TASK REQUIREMENTS: The expected response is the complete listing below, restated exactly, with its pictures omitted.

INFORMATION SHOWN:
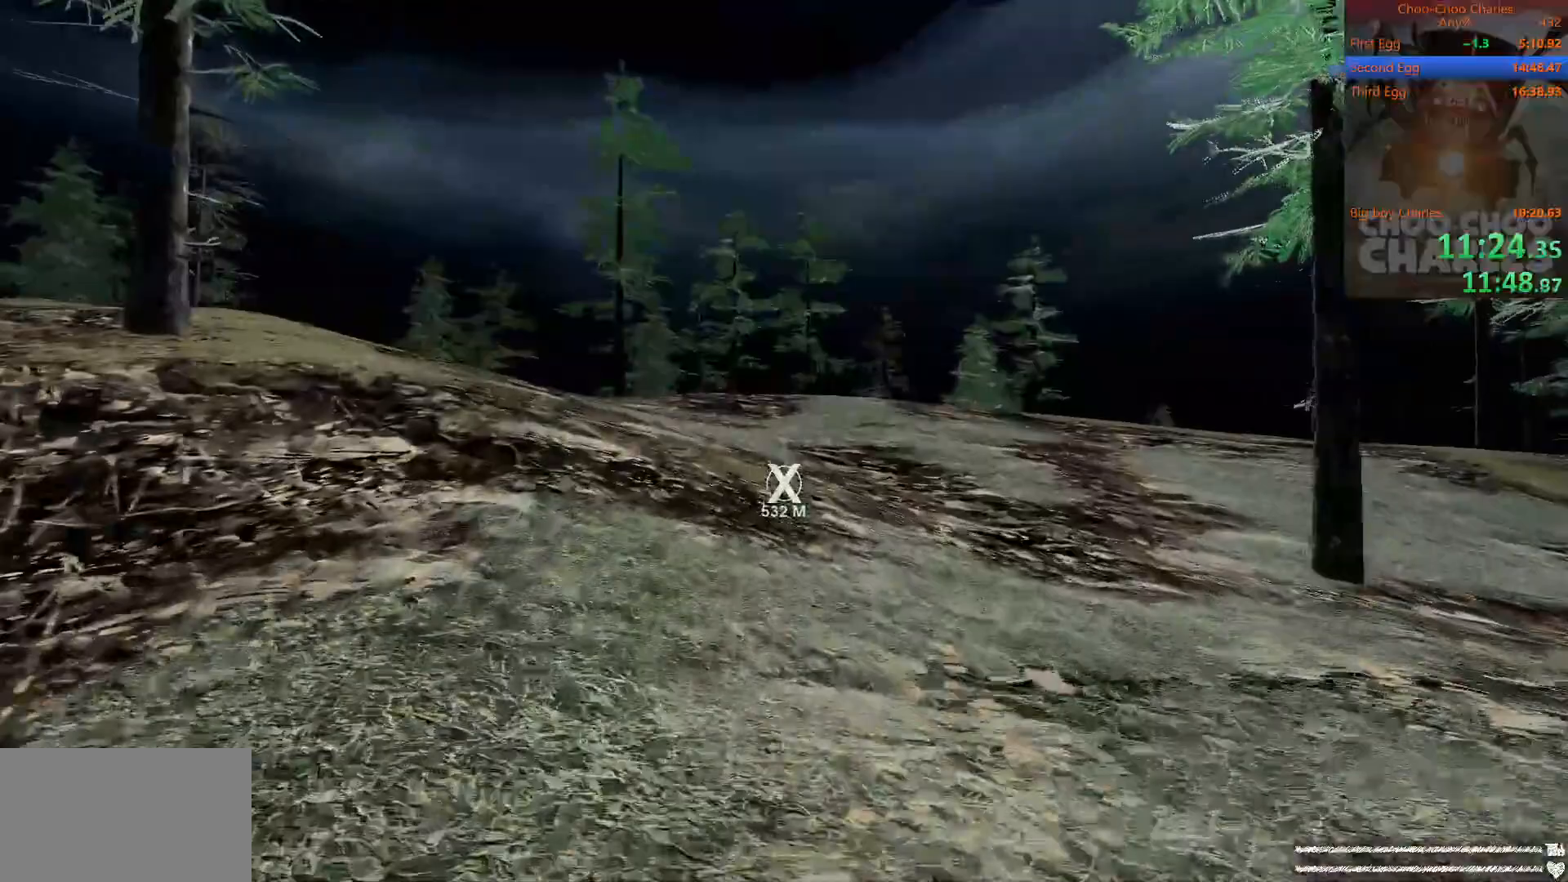
{"keys": ["shift", "w"], "mouse": [], "mouse_move": "still", "events": []}
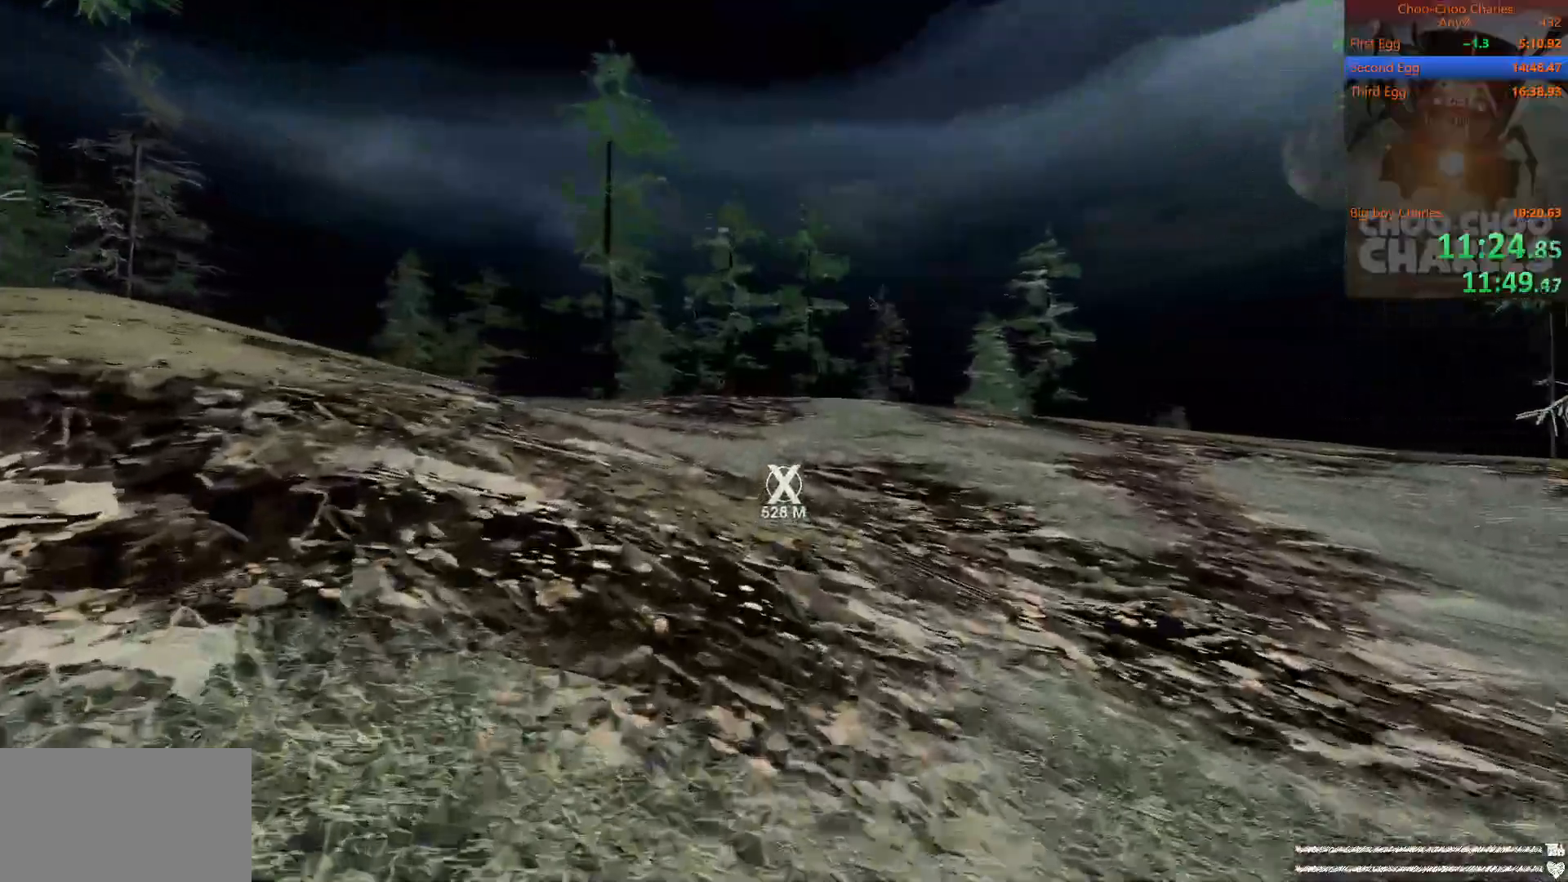
{"keys": ["shift", "w"], "mouse": [], "mouse_move": "still", "events": []}
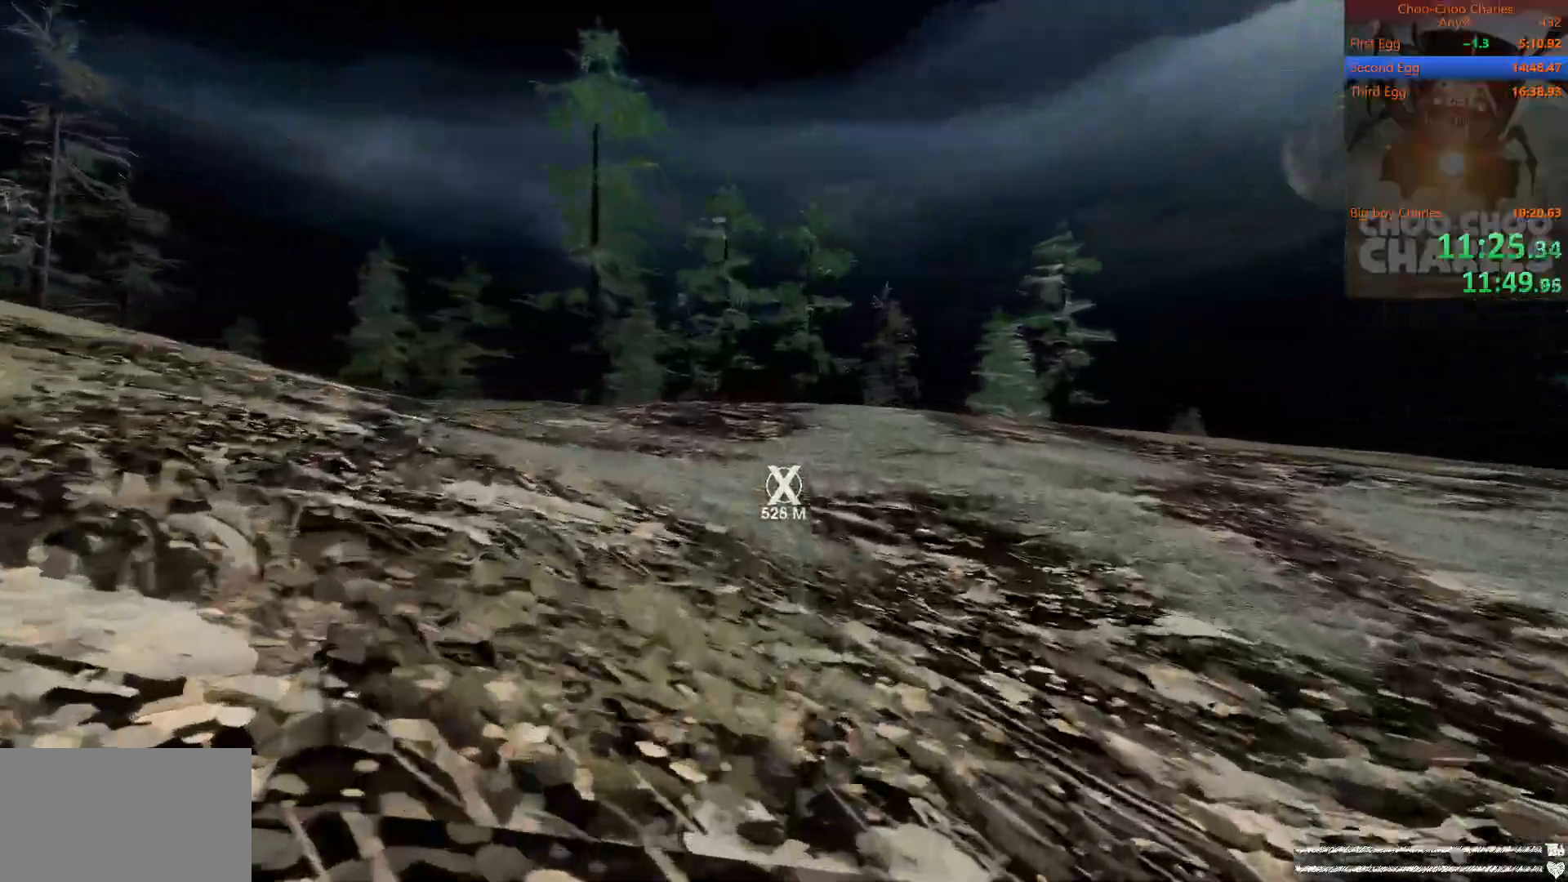
{"keys": ["shift", "w"], "mouse": [], "mouse_move": "still", "events": []}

ANSWER SECTION:
{"keys": ["shift", "w"], "mouse": [], "mouse_move": "still", "events": []}
{"keys": ["shift", "w"], "mouse": [], "mouse_move": "still", "events": []}
{"keys": ["shift", "w"], "mouse": [], "mouse_move": "still", "events": []}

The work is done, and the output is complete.